In her current position as a TSO, Lingle flies as part of the aircrew on the MC-12W where she looks at information while airborne, and resolves any operational and technical issues. She often finds herself as part of otherwise all-male aircrews.
“I've ended up thriving in that,” she said. “I’ve had to adapt to that environment of working with men because you have to have thick skin. Sometimes it’s like you have a target on your back, and you will get left out of things. You just have to back it up with hard work and talent. You have to make yourself an asset.”
In saying that, Lingle said she often found herself in the middle of the very necessary culture shift when she was still in the maintenance world.
“I am very vocal, very outspoken, and a lot of times, very blunt; and I have no problem telling people where the line is,” she said. “If we had other girls in different shops and stuff, I made sure we had a solid reputation. Like our girls, we pushed the culture change with hard work. We could take it and give it. Sometimes we're not physically equal in strength, but we're pretty damn creative.”
Lingle has seen more and more women doing the job alongside her and acknowledged the positive changes for women that have happened in the Air Force during her career, but also spoke out against the sexual harassment and inequality still present.
“It's better, but the issues are going to continue,” she said. “It's going to continue, and that’s not fair. It's not right. It’s made me question my judgment and definition of sexism. I never want another woman to experience what I’ve had to endure in my career. But even then, I try to be fair and give people the benefit of a doubt.

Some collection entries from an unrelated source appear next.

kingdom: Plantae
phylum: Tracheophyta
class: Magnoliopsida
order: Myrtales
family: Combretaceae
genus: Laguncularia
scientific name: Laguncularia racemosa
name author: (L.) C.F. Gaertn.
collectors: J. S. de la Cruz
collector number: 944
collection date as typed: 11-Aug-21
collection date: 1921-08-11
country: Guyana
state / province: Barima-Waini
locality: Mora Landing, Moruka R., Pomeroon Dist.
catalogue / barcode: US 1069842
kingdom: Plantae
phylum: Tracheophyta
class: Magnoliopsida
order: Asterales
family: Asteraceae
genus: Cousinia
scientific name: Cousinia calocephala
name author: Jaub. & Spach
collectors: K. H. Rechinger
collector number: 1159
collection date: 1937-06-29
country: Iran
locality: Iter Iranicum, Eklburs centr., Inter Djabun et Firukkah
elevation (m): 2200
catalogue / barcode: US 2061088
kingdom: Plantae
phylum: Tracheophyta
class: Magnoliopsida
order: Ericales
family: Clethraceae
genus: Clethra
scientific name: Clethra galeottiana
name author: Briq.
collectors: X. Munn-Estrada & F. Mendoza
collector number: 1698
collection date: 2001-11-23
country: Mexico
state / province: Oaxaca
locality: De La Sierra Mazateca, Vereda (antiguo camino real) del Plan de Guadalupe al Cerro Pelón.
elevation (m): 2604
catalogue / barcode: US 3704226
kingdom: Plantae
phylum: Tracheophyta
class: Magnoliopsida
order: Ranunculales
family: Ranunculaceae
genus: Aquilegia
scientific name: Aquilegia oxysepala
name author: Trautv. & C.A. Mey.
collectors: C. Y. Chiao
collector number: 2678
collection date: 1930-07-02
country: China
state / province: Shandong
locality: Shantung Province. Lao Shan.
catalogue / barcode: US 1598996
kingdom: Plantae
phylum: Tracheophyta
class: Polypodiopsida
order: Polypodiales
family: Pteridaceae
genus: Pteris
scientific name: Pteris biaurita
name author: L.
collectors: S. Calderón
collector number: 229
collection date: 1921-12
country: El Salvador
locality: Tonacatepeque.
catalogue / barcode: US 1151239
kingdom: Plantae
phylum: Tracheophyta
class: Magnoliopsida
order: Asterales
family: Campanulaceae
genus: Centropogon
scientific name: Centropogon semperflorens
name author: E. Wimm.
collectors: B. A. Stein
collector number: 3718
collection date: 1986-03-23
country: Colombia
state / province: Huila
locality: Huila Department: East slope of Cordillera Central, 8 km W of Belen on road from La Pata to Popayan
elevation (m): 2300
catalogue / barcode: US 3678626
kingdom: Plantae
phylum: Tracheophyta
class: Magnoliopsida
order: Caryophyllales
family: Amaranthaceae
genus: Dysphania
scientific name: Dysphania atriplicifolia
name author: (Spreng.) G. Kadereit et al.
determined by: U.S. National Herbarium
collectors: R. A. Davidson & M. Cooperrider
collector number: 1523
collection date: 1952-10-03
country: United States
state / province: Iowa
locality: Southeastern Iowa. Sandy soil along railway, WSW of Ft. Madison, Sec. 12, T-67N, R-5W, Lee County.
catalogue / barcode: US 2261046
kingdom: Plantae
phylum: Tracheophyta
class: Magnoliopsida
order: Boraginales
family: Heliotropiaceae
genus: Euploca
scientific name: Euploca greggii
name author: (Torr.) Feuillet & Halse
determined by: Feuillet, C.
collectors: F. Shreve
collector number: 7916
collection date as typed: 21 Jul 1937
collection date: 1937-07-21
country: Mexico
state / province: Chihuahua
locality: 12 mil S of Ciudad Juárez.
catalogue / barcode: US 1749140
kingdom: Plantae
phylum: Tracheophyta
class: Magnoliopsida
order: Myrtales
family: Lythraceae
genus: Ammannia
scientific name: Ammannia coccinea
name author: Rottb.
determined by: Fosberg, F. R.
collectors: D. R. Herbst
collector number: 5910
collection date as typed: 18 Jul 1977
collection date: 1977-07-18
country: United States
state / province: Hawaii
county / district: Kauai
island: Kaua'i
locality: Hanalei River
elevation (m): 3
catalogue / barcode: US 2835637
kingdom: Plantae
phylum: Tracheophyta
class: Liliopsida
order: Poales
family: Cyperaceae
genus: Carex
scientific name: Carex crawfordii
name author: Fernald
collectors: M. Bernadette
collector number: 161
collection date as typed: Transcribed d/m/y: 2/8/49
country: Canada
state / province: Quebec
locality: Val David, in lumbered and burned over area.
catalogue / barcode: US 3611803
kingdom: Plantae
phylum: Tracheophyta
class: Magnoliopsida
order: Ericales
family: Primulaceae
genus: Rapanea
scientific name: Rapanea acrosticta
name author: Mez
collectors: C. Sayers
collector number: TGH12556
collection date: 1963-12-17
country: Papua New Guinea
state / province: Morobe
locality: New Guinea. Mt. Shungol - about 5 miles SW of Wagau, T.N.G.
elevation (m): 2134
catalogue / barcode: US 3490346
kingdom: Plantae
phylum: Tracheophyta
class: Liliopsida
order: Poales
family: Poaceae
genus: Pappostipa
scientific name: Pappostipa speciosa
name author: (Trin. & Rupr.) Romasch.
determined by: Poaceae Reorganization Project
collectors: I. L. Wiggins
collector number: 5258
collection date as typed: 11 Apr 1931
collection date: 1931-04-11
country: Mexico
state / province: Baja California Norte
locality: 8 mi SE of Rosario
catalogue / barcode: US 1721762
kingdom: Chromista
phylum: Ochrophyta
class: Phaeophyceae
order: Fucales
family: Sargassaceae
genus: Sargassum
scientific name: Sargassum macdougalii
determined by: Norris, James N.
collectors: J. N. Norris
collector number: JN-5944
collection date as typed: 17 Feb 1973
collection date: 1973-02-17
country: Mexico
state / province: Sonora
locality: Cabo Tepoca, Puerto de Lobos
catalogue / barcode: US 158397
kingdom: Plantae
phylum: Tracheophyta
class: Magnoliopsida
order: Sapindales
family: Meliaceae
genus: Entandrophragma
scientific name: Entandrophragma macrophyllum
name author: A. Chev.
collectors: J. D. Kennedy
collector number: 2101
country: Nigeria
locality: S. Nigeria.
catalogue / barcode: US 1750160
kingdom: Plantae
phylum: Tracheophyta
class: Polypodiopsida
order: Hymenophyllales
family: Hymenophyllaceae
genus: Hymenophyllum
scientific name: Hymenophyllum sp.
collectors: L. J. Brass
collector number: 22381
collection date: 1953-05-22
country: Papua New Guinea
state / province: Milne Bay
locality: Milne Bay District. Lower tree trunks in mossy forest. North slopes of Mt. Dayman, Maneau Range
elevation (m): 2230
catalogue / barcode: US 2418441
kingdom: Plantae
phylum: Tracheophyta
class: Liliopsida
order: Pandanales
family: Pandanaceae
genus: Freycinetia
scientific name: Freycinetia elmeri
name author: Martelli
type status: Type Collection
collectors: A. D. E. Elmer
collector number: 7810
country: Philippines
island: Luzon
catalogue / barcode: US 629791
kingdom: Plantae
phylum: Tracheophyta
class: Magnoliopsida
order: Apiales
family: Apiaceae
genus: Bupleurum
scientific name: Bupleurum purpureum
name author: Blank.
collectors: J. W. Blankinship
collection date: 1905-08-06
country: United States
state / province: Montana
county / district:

I want to give people the opportunity to change it.”
Lingle draws on her experiences with her grandfather to be a force of change in today’s changing environment.
“He taught my sister and I our hard work ethic, to always return something better than the way you got it and to always go that extra mile,” she said. “It’s about the quiet strength of just sticking to your values and being resilient. At the end of the day, you just don't let them win. Whether ‘them’ is internal forces or external people, don’t let them win.”
Since becoming a TSO, Lingle has started directly supervising younger women for the first time, something she is proud of and has immense hope in.
“That’s one of the disadvantages of being a female in a male-dominated career field,” she explained. “I had no female mentors in regards to my career. I faced the majority of my challenges myself. I was the only female crew chief in my active duty squadron. I’ve really had to earn my place as a female in a male-dominated career field.”
For the future, she wants the culture to empower women to find their feet and blaze their own trails through life, but she never wants them to be alone on that path again.
“We need to mentor them by sharing our experiences, because the next generation of women… they inspire me,” she said. “I want to make the future better for those women. In maintenance, I lived and contributed to the culture change towards us. I wanted us to be looked at as an asset first and never a weakness. I saw that change in the maintenance group and hope to pass that change to more career fields and future generations.”